‘Sixteen-year-old twins Madeline and Catlin move to a new life in Ballyfrann, a strange isolated Irish town, a place where the earth is littered with small corpses and unspoken truths. A place where, for generations, teenage girls have gone missing in the surrounding mountains. As distance grows between the twins – as Catlin falls in love, and Madeline begins to understand her own nascent witchcraft – Madeline discovers that Ballyfrann is a place full of predators. And when Catlin falls into the gravest danger of all, Madeline must ask herself who she really is, and who she wants to be – or rather, who she might have to become to save her sister.’
Perfectly Preventable Deaths is a hauntingly lyrical novel full of dark, visceral magic and the pains of growing up. On the surface, it has many elements of a contemporary novel, yet the threads of the narrative bring this together with otherworldly features and powers of a fantasy world without ever entirely leaving ‘our’ world behind, bringing what feels like an ancient and mythological history into the present day. When Madeline and Caitlin arrive in Ballyfrann, they are, at first, removed from the area’s history and its people, yet both are soon drawn into events and associations that they cannot resist, each under the thrall of their own particular magic.
One of the things I found most interesting about Madeline and Catlin is their own, separate, dedications to their individual choice of religion. Catlin is said to have an altar full of statues of the Virgin Mary, which is deemed acceptable by their mother and stepfather, whereas Madeline’s instinctive and anxious ‘habit’ of carrying salt and other, often natural, bits and pieces with her for protection is frowned upon to the extent that their mother takes deliberate steps to stop her and goes around removing salt from where Madeline has placed it, such as under her sister’s bed. Is it because Catlin’s choice of religion is more familiar, particularly for the location, that she is allowed her collection of votives and icons that ostensibly serve the same purpose as Madeline’s salt? I think that this particular element of the narrative raises a lot of good questions about what religion is and what it means to each person, and why people, often driven by fear, feel the need to object to what they don’t immediately understand.
The magic that Madeline slowly begins to embrace and further understand is both beautiful and horrifying on an instinctive level, particularly because it is so grounded in the physical and natural world and not formed of fantastical and intangible power. The power that she is encouraged to embrace is not a simple and malleable ‘gift’, but a responsibility and understanding that comes with a price that must be paid.
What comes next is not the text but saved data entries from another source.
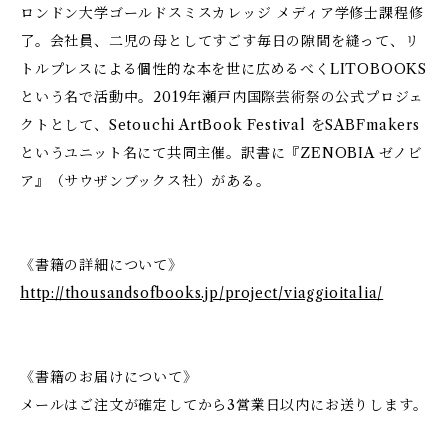
ロンドン大学ゴールドスミスカレッジ メディア学修士課程修
了。会社員、二児の母としてすごす毎日の隙間を縫って、リ
トルプレスによる個性的な本を世に広めるべくLITOBOOKS
という名で活動中。2019年瀬戸内国際芸術祭の公式プロジェ
クトとして、Setouchi ArtBook Festival をSABFmakers
というユニット名にて共同主催。訳書に『ZENOBIA ゼノビ
ア』（サウザンブックス社）がある。
《書籍の詳細について》
http://thousandsofbooks.jp/project/viaggioitalia/
《書籍のお届けについて》
メールはご注文が確定してから3営業日以内にお送りします。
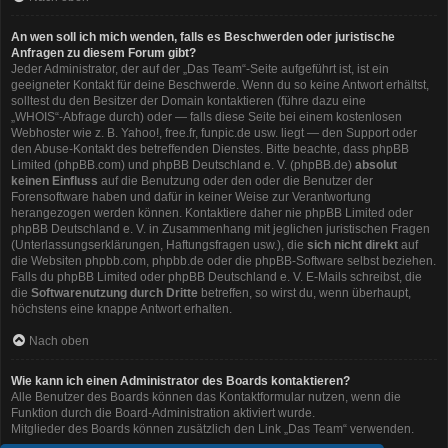
An wen soll ich mich wenden, falls es Beschwerden oder juristische
Anfragen zu diesem Forum gibt?
Jeder Administrator, der auf der „Das Team“-Seite aufgeführt ist, ist ein
geeigneter Kontakt für deine Beschwerde. Wenn du so keine Antwort erhältst,
solltest du den Besitzer der Domain kontaktieren (führe dazu eine
„WHOIS“-Abfrage
durch) oder — falls diese Seite bei einem kostenlosen
Webhoster wie z. B. Yahoo!, free.fr, funpic.de usw. liegt — den Support oder
den Abuse-Kontakt des betreffenden Dienstes. Bitte beachte, dass phpBB
Limited (phpBB.com) und phpBB Deutschland e. V. (phpBB.de)
absolut
keinen Einfluss
auf die Benutzung oder den oder die Benutzer der
Forensoftware haben und dafür in keiner Weise zur Verantwortung
herangezogen werden können. Kontaktiere daher nie phpBB Limited oder
phpBB Deutschland e. V. in Zusammenhang mit jeglichen juristischen Fragen
(Unterlassungserklärungen, Haftungsfragen usw.), die
sich nicht direkt
auf
die Websiten phpbb.com, phpbb.de oder die phpBB-Software selbst beziehen.
Falls du phpBB Limited oder phpBB Deutschland e. V. E-Mails schreibst, die
die
Softwarenutzung durch Dritte
betreffen, so wirst du, wenn überhaupt,
höchstens eine knappe Antwort erhalten.
Nach oben
Wie kann ich einen Administrator des Boards kontaktieren?
Alle Benutzer des Boards können das Kontaktformular nutzen, wenn die
Funktion durch die Board-Administration aktiviert wurde.
Mitglieder des Boards können zusätzlich den Link „Das Team“ verwenden.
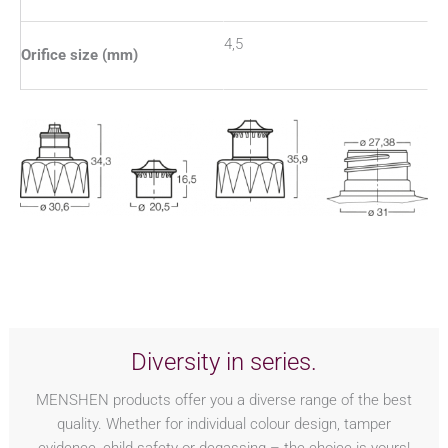
4,5
Orifice size (mm)
Diversity in series.
MENSHEN products offer you a diverse range of the best
quality. Whether for individual colour design, tamper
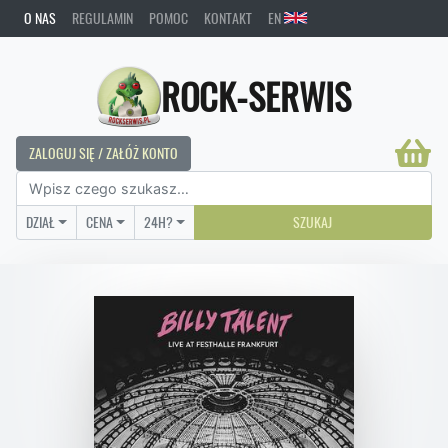
O NAS
REGULAMIN
POMOC
KONTAKT
EN
ROCK-SERWIS
ZALOGUJ SIĘ / ZAŁÓŻ KONTO
DZIAŁ
CENA
24H?
SZUKAJ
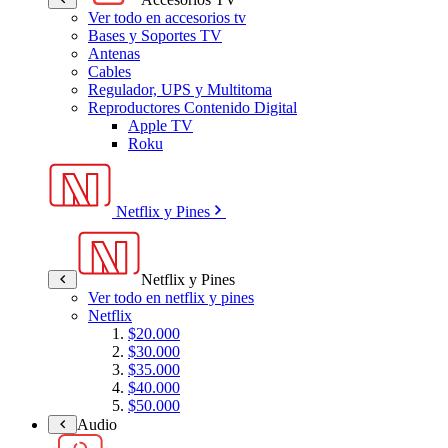
Ver todo en accesorios tv
Bases y Soportes TV
Antenas
Cables
Regulador, UPS y Multitoma
Reproductores Contenido Digital
Apple TV
Roku
Netflix y Pines
Netflix y Pines
Ver todo en netflix y pines
Netflix
$20.000
$30.000
$35.000
$40.000
$50.000
Audio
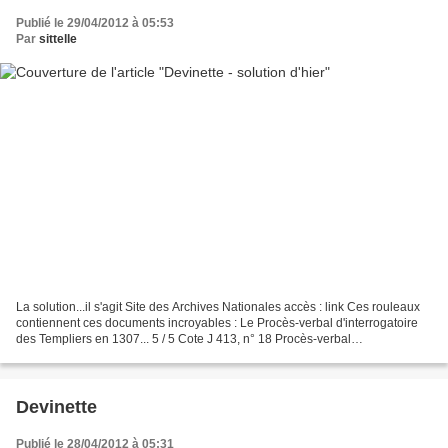
Publié le 29/04/2012 à 05:53
Par
sittelle
La solution...il s'agit Site des Archives Nationales accès : link Ces rouleaux
contiennent ces documents incroyables : Le Procès-verbal d'interrogatoire
des Templiers en 1307... 5 / 5 Cote J 413, n° 18 Procès-verbal
d'interrogatoire des templiers à Paris...
Devinette
Publié le 28/04/2012 à 05:31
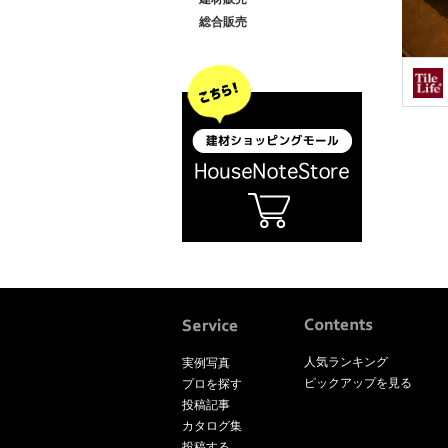
総合販売
人気ランキング
実例写真
ピックアップを見る
プロを探す
投稿記事
カタログ集
投稿する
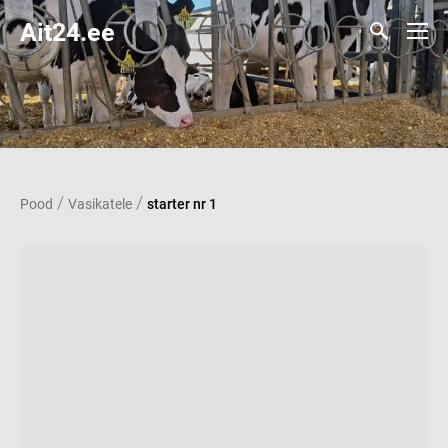
Ait24.ee
/
/
Pood
Vasikatele
starter nr 1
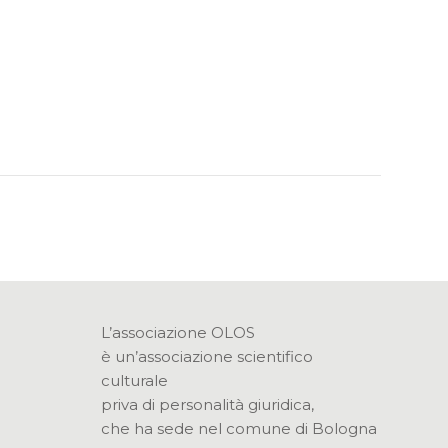
L’associazione OLOS
è un’associazione scientifico
culturale
priva di personalità giuridica,
che ha sede nel comune di Bologna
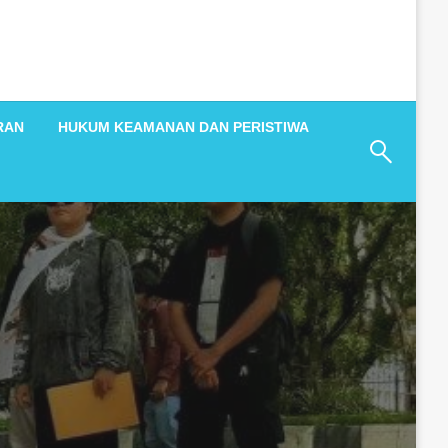
RAN
HUKUM KEAMANAN DAN PERISTIWA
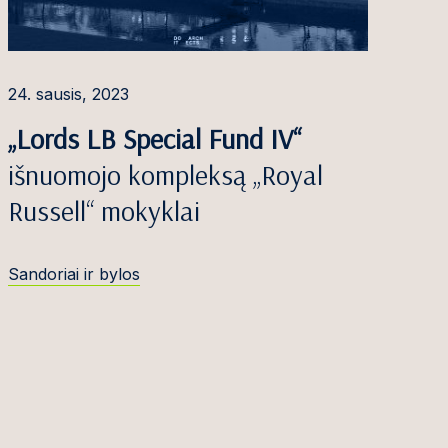
24. sausis, 2023
„Lords LB Special Fund IV“
išnuomojo kompleksą „Royal
Russell“ mokyklai
Sandoriai ir bylos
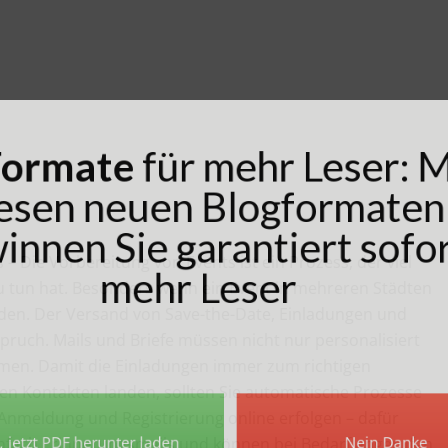
ormate
für mehr Leser:
sen neuen Blogformat
nen Sie garantiert so
Die Vorbereitung von Events ist ein Prozess, der viel
mehr Leser​
tun hat. Besonders wenn ein Event in mehreren Städten
rden. Der Versand von Save-the-Date, Einladungen und
pruch. Mails und Briefe müssen nicht nur personalisiert
mmen. Damit die Einladungen immer zum richtigen
en Kontakten landen, sollten Sie automatische Prozesse
Anmeldung und Registrierung online erfolgen – dafür
nfach Erinnerungsmails und können bei Bedarf angerufen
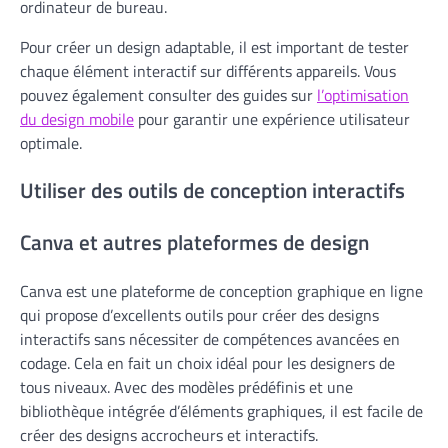
ordinateur de bureau.
Pour créer un design adaptable, il est important de tester
chaque élément interactif sur différents appareils. Vous
pouvez également consulter des guides sur
l’optimisation
du design mobile
pour garantir une expérience utilisateur
optimale.
Utiliser des outils de conception interactifs
Canva et autres plateformes de design
Canva est une plateforme de conception graphique en ligne
qui propose d’excellents outils pour créer des designs
interactifs sans nécessiter de compétences avancées en
codage. Cela en fait un choix idéal pour les designers de
tous niveaux. Avec des modèles prédéfinis et une
bibliothèque intégrée d’éléments graphiques, il est facile de
créer des designs accrocheurs et interactifs.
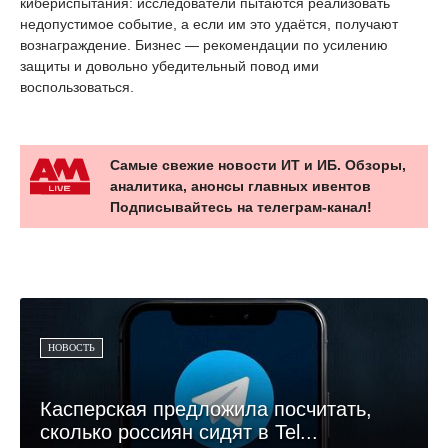
кибериспытания: исследователи пытаются реализовать
недопустимое событие, а если им это удаётся, получают
вознаграждение. Бизнес — рекомендации по усилению
защиты и довольно убедительный повод ими
воспользоваться.
Самые свежие новости ИТ и ИБ. Обзоры,
аналитика, анонсы главных ивентов
Подписывайтесь на телеграм-канал!
НОВОСТЬ
Касперская предложила посчитать,
сколько россиян сидят в Tel...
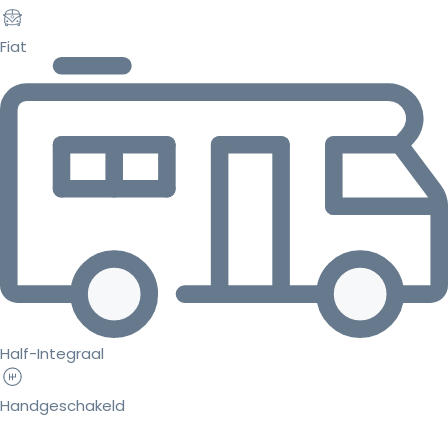
Fiat
Half-Integraal
Handgeschakeld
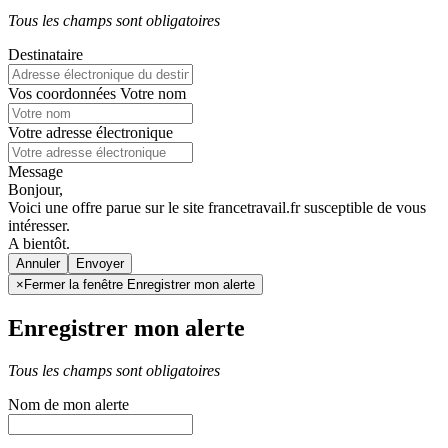
Tous les champs sont obligatoires
Destinataire
Vos coordonnées
Votre nom
Votre adresse électronique
Message
Bonjour,
Voici une offre parue sur le site francetravail.fr susceptible de vous
intéresser.
A bientôt.
Annuler
×
Fermer la fenêtre Enregistrer mon alerte
Enregistrer mon alerte
Tous les champs sont obligatoires
Nom de mon alerte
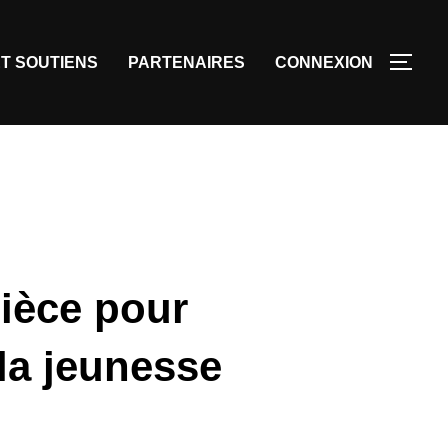
T SOUTIENS
PARTENAIRES
CONNEXION
ièce pour
la jeunesse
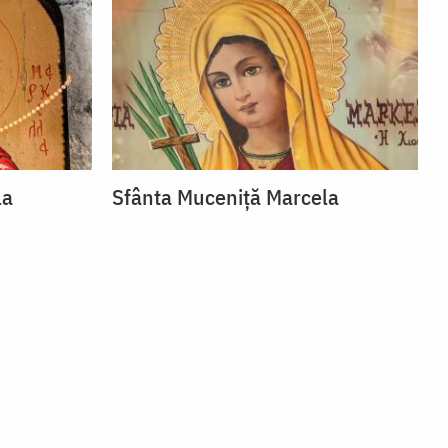
la
Sfânta Muceniță Marcela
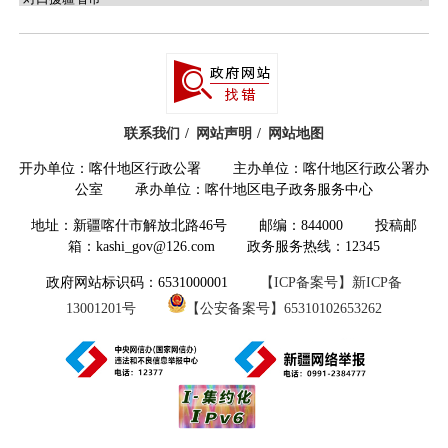
业增加值同比增长
3.8%
，水的生产和供应
业增加值
增长
15.0%
，黑色金属矿采选业
增加值同比增长
400.
0
%
，农副食品加工业
增加值同比增长
2.9%
，有色金属矿采选业
联系我们
网站声明
网站地图
开办单位：喀什地区行政公署 主办单位：喀什地区行政公署办
增加值同比增长
301.3%
。
公室 承办单位：喀什地区电子政务服务中心
四、
固定资产投资稳中有升
地址：新疆喀什市解放北路46号 邮编：844000 投稿邮
全地区固定资产投资同比增长
9.9%
。
箱：kashi_gov@126.com 政务服务热线：12345
分产业看，第一产业投资额同比下降
政府网站标识码：6531000001
【ICP备案号】新ICP备
13001201号
【公安备案号】65310102653262
5.7%
，第二产业投资额同比增长
34.6%
，
第三产业投资额同比下降
1.8%
。重点投资
领域支撑有力
，信息传输软件和信息技术
服务业增长
775.8%
，金融业增长
660.8%
，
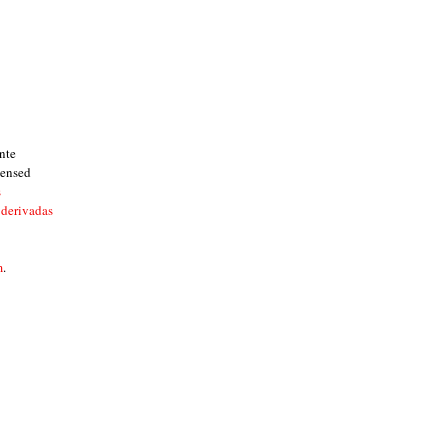
nte
censed
s
 derivadas
m
.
All too often in YA literature, magical powers come with no cost and are at such a level that they turn the character who wields them into an unstoppable force. This is not the case with Madeline, whose entering into a world that she must risk sacrificing her dreams (or the dreams she believes she has) for is understood to be one that will grant her strength and the ability to assist others, but will not turn her into a being of unrivalled power. Her power lies more in knowledge and an understanding of that which others might not see or comprehend, a subtlety there that doesn’t completely remove her from the realm of what it is to be human.
I loved the idea of the families in Ballyfrann having their own ties to different forms of magic and affinities going back generations, with none of them so obvious on the surface as to indentify them as anything other than human to outsiders who aren’t familiar to the population. I particularly loved Oona and her affinity for water (to be honest, I just loved Oona in general and could probably write a whole separate review just about her) and the rumours that hinted at what powers and abilities other characters might have.
Perfectly Preventable Deaths is a stunning read and one that I just couldn’t put down. Thank you, Hot Key Books, for gifting me a copy! Perfectly Preventable Deaths is out on May 30th!